“他们做菜,是为了赚钱。你做菜,是为了让人想起家。”唐咏永看着他,“这就是不一样。”
阿木坐在那里,想了很久。然后他笑了。“唐大哥,我知道了。”
他拿起筷子,继续吃那盘红烧肉。还是不一样,可他不觉得难吃了。因为他在吃别人的心意。也许那个人,也在想着什么人,也在把那些想念,放进菜里。
又走了十天,他们到了长江边。江很宽,水很急,和来的时候一样。他们找了条船,过了江。站在南岸,阿木回头望了一眼。北岸越来越远,越来越小,最后消失在雾气里。他忽然想起那些使臣,想起那些吃了他的菜、哭了的人。他们此刻,是不是也在望着这片江?是不是也在想着那些再也回不去的地方?他不知道。他只知道,他回来了。回到南边,回到苏州,回到他的家。
又走了五天,苏州城的轮廓终于出现在眼前。阿木站在路边,望着那座城,心里忽然很酸。他走了两个月,两个月没有看到这座城,没有看到那些熟悉的人,没有听到那些熟悉的声音。他以为自己会哭,可他没有。他只是站在那里,望着那座城,笑了。
“走吧。”唐咏永拍了拍他的肩膀。
阿木点了点头。他们走进城门,穿过那些熟悉的街巷,朝观前街走去。远远的,他们看见了那块招牌。
苏氏楼。
那三个字,在夕阳的余晖中泛着温暖的金光。门口,排着长长的队伍,和以前一样。阿木站在那里,看着那些排队的人,忽然很想哭。可他没哭。他笑了。
秦掌柜站在柜台后面,正在拨算盘。他抬起头,看见门口的两个人,手里的算盘掉在地上。他没有去捡,只是站在那里,看着他们,眼泪流了下来。
阿福从后厨出来,手里端着一盘菜。他看见阿木,手一抖,菜掉在地上,盘子碎了。他没有去捡,只是站在那里,看着阿木,哭了。赵小虎从后厨探出头来,看见阿木,愣在那里,眼泪一下子就涌了出来。

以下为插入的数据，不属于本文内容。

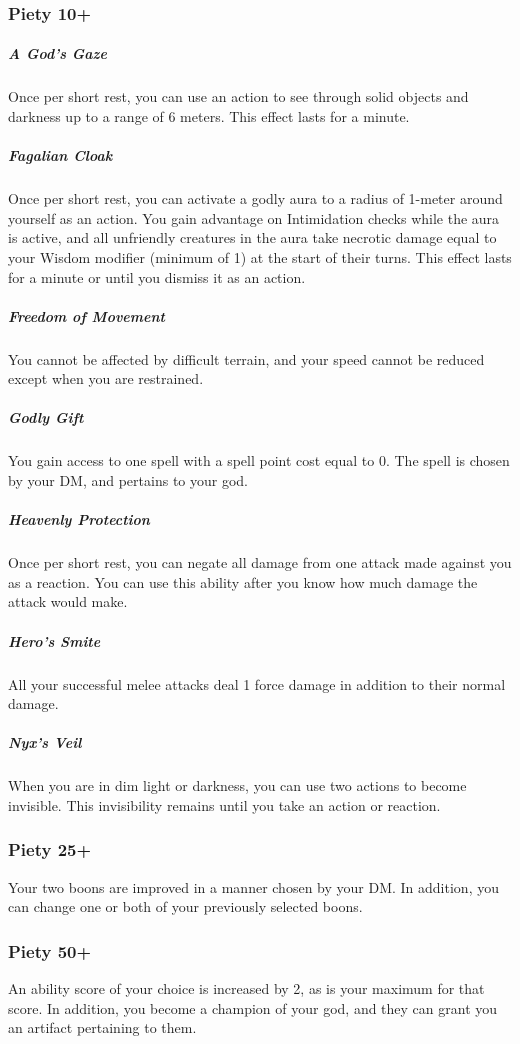 \pagebreak

\subsubsection{Piety 10+}
    \subparagraph{A God's Gaze}
        Once per short rest, you can use an action to see through solid objects and darkness up to a range of 6 meters.
        This effect lasts for a minute.
    \subparagraph{Fagalian Cloak}
        Once per short rest, you can activate a godly aura to a radius of 1-meter around yourself as an action.
        You gain advantage on Intimidation checks while the aura is active, and all unfriendly creatures in the aura take necrotic damage equal to your Wisdom modifier (minimum of 1) at the start of their turns.
        This effect lasts for a minute or until you dismiss it as an action.
    \subparagraph{Freedom of Movement}
        You cannot be affected by difficult terrain, and your speed cannot be reduced except when you are restrained.
    \subparagraph{Godly Gift}
        You gain access to one spell with a spell point cost equal to 0.
        The spell is chosen by your DM, and pertains to your god.
    \subparagraph{Heavenly Protection}
        Once per short rest, you can negate all damage from one attack made against you as a reaction.
        You can use this ability after you know how much damage the attack would make.
    \subparagraph{Hero's Smite}
        All your successful melee attacks deal 1 force damage in addition to their normal damage.
    \subparagraph{Nyx's Veil}
        When you are in dim light or darkness, you can use two actions to become invisible.
        This invisibility remains until you take an action or reaction.

\subsubsection{Piety 25+}
    Your two boons are improved in a manner chosen by your DM.
    In addition, you can change one or both of your previously selected boons.

\subsubsection{Piety 50+}
    An ability score of your choice is increased by 2, as is your maximum for that score.
    In addition, you become a champion of your god, and they can grant you an artifact pertaining to them.

\newpage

老礁头依旧坐在门口,烟杆叼在嘴里,没有点着。他看着阿木,那双浑浊的眼睛里,有什么东西在闪动。他没有说话,只是站起身,走到阿木面前,伸出手,拍了拍他的肩膀。
阿木站在那里,看着这些人,忽然觉得,这两个月的路,没有白走。那些辛苦,那些累,那些害怕,那些想念,都值了。因为他回来了,回到这个有他们的地方。
“我回来了。”他说。
秦掌柜擦了擦眼泪,笑了。“回来就好。回来就好。”
阿福跑过来,一把抱住他。“师傅!你可算回来了!”
赵小虎也跑过来,抱住他。三个人抱在一起,哭成了一团。阿木站在那里,被他们抱着,心里忽然很满。他想起那些年,那些日子,那些一刀一刀切出来的萝卜。他想起唐大哥说“慢慢来”。他想起那些吃他菜的人,那些笑了的人,那些哭了的人,那些想起了从前的人。他忽然知道,他这辈子,要做什么了。
“阿福。”
阿福抬起头。
“我不在的时候,你们有没有好好做菜?”
阿福点了点头。“做了。每天都做。”
阿木笑了。“那就好。”
他转身,走进后厨。灶火没有熄,案板上的菜切了一半。他站在灶台前,拿起刀,开始切菜。一刀,两刀,三刀。萝卜片从刀锋下飘出来,薄得像纸,透得像玉。他把那些萝卜片码在盘子里,摆成一朵花的形状。花的中间,放了一小碟酱料。
“好了。”他说。
他端着那盘菜,走出后厨,放在门口的桌子上。那些排队的人看着那盘菜,不知道是谁做的。可他们尝了一口,忽然哭了。因为他们知道,阿木回来了。那个让他们想起家的人,回来了。